あの人、何を考えてるのかまったくわからん。どうしてこうなった。
「むにゅ……かいくん、うるさいっすぅ……」
「ふああぁ〜……よっしー、うごきはげしぃ……」
「くかぁ〜……ぐぅ〜……」
あ、2人起きた。天内さんはまだ寝てるけど。
もぞもぞと俺の腕に引っ付くと、同時にあくびをした。シンクロしてんなー。
「……あれ。ツキクラせんぱい、なんでそこに?」
「……ねぼけた」
「あー、あるあるっすねぇ〜」
まだ眠いのか、言葉の端々がほにゃほにゃの2人。
にしても……まずい。
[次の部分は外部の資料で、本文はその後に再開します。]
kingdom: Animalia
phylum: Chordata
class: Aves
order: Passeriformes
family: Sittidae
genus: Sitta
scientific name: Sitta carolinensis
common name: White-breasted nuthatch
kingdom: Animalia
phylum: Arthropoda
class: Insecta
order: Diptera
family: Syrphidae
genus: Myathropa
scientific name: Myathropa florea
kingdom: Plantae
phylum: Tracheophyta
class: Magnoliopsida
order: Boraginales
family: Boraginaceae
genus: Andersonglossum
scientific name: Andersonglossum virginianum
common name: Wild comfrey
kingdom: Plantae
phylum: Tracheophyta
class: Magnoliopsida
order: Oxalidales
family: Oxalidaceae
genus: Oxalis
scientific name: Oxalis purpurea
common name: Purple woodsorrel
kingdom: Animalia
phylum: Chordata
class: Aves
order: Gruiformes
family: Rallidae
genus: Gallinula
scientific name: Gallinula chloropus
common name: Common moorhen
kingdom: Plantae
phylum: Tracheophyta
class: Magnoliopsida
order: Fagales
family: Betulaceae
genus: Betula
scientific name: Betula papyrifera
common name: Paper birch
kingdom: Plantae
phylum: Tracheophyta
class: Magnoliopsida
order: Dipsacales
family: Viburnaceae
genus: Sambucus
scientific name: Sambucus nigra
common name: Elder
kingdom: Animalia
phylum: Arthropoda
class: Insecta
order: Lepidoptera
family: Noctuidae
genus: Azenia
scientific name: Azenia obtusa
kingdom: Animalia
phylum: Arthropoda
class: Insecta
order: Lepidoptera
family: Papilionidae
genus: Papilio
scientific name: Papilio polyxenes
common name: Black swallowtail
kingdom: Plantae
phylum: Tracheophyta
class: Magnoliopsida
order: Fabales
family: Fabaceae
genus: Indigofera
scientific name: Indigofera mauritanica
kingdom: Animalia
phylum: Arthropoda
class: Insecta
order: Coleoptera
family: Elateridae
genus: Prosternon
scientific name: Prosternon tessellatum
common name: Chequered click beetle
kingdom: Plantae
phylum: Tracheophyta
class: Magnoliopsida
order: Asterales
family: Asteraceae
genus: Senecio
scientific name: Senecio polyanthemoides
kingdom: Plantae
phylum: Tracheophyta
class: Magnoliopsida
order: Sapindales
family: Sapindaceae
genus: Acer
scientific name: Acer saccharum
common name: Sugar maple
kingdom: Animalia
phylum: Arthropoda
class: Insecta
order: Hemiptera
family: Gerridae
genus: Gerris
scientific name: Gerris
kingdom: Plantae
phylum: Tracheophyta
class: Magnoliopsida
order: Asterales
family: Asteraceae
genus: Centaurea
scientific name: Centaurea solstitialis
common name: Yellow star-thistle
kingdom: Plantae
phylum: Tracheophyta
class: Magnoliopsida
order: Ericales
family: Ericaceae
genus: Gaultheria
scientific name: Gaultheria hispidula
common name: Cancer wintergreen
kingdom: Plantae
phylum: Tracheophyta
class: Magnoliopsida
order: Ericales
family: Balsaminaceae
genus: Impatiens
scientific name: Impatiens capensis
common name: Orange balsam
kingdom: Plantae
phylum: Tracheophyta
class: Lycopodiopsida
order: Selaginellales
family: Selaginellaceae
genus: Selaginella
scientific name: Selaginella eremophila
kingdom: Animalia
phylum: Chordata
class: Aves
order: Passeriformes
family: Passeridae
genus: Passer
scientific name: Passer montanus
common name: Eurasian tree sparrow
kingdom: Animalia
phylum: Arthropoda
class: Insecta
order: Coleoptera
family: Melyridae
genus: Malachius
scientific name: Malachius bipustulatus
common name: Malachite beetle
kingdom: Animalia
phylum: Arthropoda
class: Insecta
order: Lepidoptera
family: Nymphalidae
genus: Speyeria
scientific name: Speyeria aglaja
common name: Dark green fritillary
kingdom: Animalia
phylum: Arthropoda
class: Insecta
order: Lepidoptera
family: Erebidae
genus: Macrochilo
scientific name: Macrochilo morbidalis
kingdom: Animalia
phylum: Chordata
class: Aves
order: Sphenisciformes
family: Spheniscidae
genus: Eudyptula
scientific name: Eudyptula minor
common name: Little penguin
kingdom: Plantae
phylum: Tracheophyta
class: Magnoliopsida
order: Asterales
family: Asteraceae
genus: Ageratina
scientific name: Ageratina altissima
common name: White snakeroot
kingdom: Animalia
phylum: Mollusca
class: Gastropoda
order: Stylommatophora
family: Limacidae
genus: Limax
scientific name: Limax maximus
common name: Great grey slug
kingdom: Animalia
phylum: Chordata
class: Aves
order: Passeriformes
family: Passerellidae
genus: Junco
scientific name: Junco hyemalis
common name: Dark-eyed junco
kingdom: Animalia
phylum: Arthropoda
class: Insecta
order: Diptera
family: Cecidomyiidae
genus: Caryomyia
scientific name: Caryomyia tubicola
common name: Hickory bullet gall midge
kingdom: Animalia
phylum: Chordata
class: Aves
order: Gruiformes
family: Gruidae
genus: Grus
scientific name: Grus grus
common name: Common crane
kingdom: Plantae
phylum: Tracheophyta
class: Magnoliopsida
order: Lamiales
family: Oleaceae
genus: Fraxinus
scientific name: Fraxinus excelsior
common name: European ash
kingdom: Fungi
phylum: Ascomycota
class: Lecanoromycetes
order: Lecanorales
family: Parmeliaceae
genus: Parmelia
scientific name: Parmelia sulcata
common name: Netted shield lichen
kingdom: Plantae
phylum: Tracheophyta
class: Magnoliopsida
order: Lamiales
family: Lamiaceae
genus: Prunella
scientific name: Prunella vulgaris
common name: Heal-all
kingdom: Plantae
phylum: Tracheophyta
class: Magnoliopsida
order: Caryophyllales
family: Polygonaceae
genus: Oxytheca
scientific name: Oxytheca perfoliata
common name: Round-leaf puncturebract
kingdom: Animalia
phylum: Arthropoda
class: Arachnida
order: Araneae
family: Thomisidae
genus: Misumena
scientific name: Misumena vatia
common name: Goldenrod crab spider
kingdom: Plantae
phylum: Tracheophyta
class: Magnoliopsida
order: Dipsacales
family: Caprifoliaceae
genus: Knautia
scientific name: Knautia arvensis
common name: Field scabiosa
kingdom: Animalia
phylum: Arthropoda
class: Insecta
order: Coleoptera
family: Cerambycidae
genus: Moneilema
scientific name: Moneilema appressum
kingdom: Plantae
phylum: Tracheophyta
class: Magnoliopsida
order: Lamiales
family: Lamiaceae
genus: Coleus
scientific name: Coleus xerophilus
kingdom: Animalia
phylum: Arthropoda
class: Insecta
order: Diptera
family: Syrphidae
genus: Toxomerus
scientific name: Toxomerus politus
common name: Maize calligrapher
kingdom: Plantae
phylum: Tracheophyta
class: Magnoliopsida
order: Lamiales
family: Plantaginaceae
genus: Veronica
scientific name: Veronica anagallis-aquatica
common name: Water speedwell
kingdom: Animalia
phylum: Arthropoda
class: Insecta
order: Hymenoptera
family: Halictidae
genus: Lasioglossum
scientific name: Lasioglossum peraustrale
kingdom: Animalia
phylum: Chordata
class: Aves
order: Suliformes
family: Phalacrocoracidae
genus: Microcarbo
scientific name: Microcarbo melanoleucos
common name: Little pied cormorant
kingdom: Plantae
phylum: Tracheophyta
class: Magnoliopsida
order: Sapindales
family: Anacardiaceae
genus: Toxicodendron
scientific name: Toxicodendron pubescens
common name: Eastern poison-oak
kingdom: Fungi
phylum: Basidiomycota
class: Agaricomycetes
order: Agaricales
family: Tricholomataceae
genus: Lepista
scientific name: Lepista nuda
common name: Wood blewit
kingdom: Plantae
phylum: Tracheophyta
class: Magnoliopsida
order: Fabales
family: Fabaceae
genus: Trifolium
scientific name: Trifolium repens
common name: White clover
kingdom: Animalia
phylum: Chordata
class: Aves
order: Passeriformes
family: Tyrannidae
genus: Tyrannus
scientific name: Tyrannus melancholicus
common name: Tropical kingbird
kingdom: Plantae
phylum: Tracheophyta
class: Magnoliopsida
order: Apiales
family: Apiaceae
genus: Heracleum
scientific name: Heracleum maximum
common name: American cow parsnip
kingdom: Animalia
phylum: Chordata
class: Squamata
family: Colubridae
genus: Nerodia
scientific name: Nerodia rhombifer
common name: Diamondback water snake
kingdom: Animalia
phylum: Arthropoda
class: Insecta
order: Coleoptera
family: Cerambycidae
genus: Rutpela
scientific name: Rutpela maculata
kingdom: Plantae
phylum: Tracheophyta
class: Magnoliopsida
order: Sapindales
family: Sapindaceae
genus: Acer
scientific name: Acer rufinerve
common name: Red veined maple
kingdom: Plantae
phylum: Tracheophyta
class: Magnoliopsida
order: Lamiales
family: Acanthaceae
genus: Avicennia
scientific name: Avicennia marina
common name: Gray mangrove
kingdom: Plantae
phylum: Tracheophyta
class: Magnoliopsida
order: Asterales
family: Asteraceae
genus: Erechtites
2人が動いたから俺の着ている和服の裾や襟が乱れた。
今、布団の中の俺、だいぶやばい状況。
純夏とソーニャで腕を固定され、さらに寝ている天内さんに抱き着かれているから、直そうにも直せない。
今布団を捲られたら……終わる。
「お、おはよう、2人とも。ソーニャ、今何時だ?」
「じかん……んとね……はちじはん」
時計を見るために起き上がったソーニャ。
その隙に、片方だけ自由になった手で色々と直した。乱れとか、ポジションとか。
もぞもぞ、もぞもぞ、ふに。
「ひゃう!?」
「ん?」
指先に何か当たったような。
でもそのせいで(おかげで?)天内さんが起きた。
勢いよく起き上がったせいで、布団が思い切りめくれ上がったけど。
急いで襟だけ直すと、真っ赤になった天内さんに睨まれた。なぜ?
「お、おはよう、天内さん」
「……ばか。えっち。海斗君、へんたい」
「なんで!?」
俺何もしてないけど、とんでもない汚名を着せられた気がする。
でもこれ以上、この話を深堀するのはよくない気がする。
じとーっと見てくる天内さんの視線から逃げるように目を背けると、根本的な疑問が浮かんだ。
「それより、なんで俺の上に?」
「……寝ぼけてた」
みんな今日寝ぼけすぎじゃない?
天内さんも俺から顔を逸らすと、ある一点を見て目を見開いた。
「え、あれ。え……?」
「天内さん?」
「あああああああれって、まままままままさか……!?」
あれ? ……あ。
そこにあったのは、さっきソーニャのお母さんが置いていったあれ。いわゆるゴム。
「一応言っておくと、俺じゃないからね。ソーニャのお母さんが置いていっただけだから」
「えっ、おかーさんまた帰ってきたの!?」
さすがに聞き捨てならなかったのか、ソーニャが飛び起きた。
「も〜! 帰ってくる時は連絡してってあれだけ言ったのに……!」
「寝てたじゃん、俺ら」
「あ、そっか」
物わかりがよくて助かる。
「えっと……じゃあ、使わないの?」
「使うと思ってるの?」
「……そう……」
なんで残念そうな顔なの天内さん。